What you need to do:
**a)** In the court ruling excerpt, what must parties do if they want to depart from the terms of a court order granted by consent, and why? Answer in one to three sentences.
**b)** Translate this sentence from the court ruling excerpt into French: "The court hearing a subsequent dispute is bound by the terms of the initial court order or judgment."

1.	The dissolution of the universal partnership of the parties be and is hereby confirmed.

2.	The deed of settlement signed by the parties be and is hereby incorporated into this order.

3.	Each party bears his or her own costs.

It was common cause that the parties had not strictly complied with the court order.  They had sold the Helensvale property through Robert Root instead of Kennan properties.  They further agreed that the applicant’s share of in the Helensvale property be retained by the respondent as part payment of the buying out of her share in the Eastlea property.  In short, they, in a number of ways acted in contract to the terms of the court order.  When the eventually disagreed again, one of them wanted them to stick to the court order whilst the other wanted novation, which in my view is the scenario in casu.   UCHENA J then held that the parties cannot novate a court order, even in circumstances where their own agreement had been incorporated into a court order.  The esteemed judge quoted with approval Herbstein and Van Winsen- The Civil Practice of the Superior Courts in South Africa 3rd edition at page 464 wherein commenting on the effect of a court order, the esteemed authors said;

“As long as it stands unaltered or unrescinded, it is the conclusive proof as against the parties of finding of facts directly in issue in the case actually decided by the court.”

The court held further that a court order has the same effect as a court’s judgment, even if it was granted by consent.  The parties must apply for its amendment or variation if they want to depart from its terms.  The court hearing a subsequent dispute is bound by the terms of the initial court order or judgment.  It cannot grant a court order which conflicts with its previous order.

Also in Kassim v Kassim 1989 (3) ZLR 234 (H) the court dealt with division of assets in a matrimonial matter and the extent to which the court may later expand or supplement its own orders.

Data excerpt:
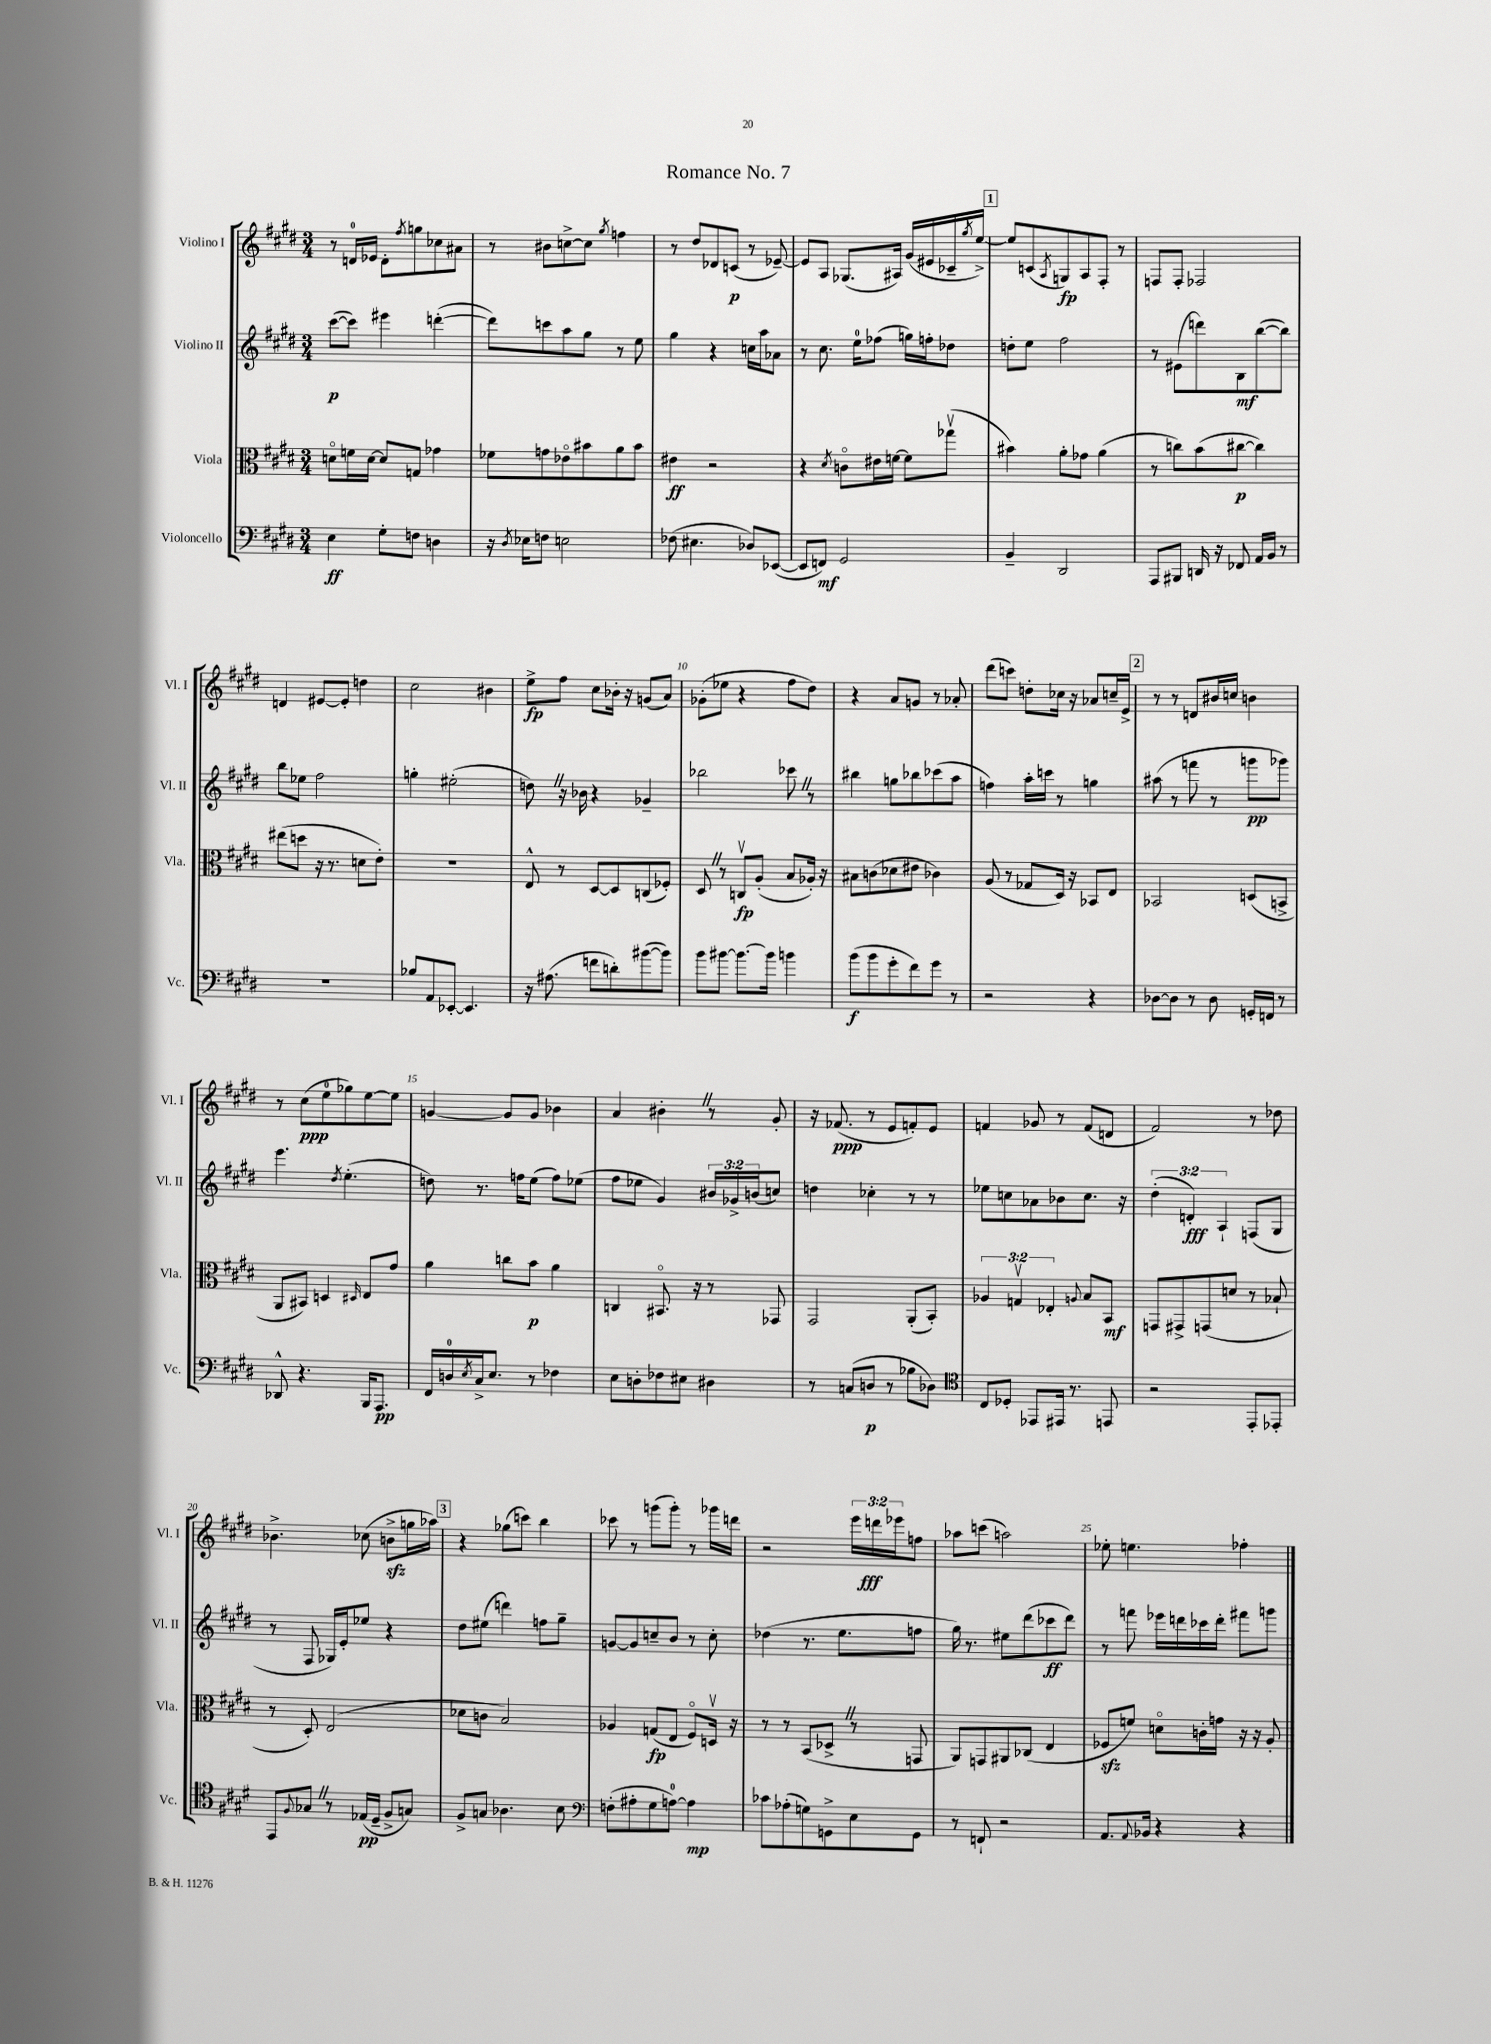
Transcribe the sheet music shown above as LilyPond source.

Final results:
**a)** They must apply for the order's amendment or variation. The court held that a court order has the same effect as a court's judgment, even when it was granted by consent.

**b)** Le tribunal saisi d'un litige ultérieur est lié par les termes de l'ordonnance ou du jugement initial.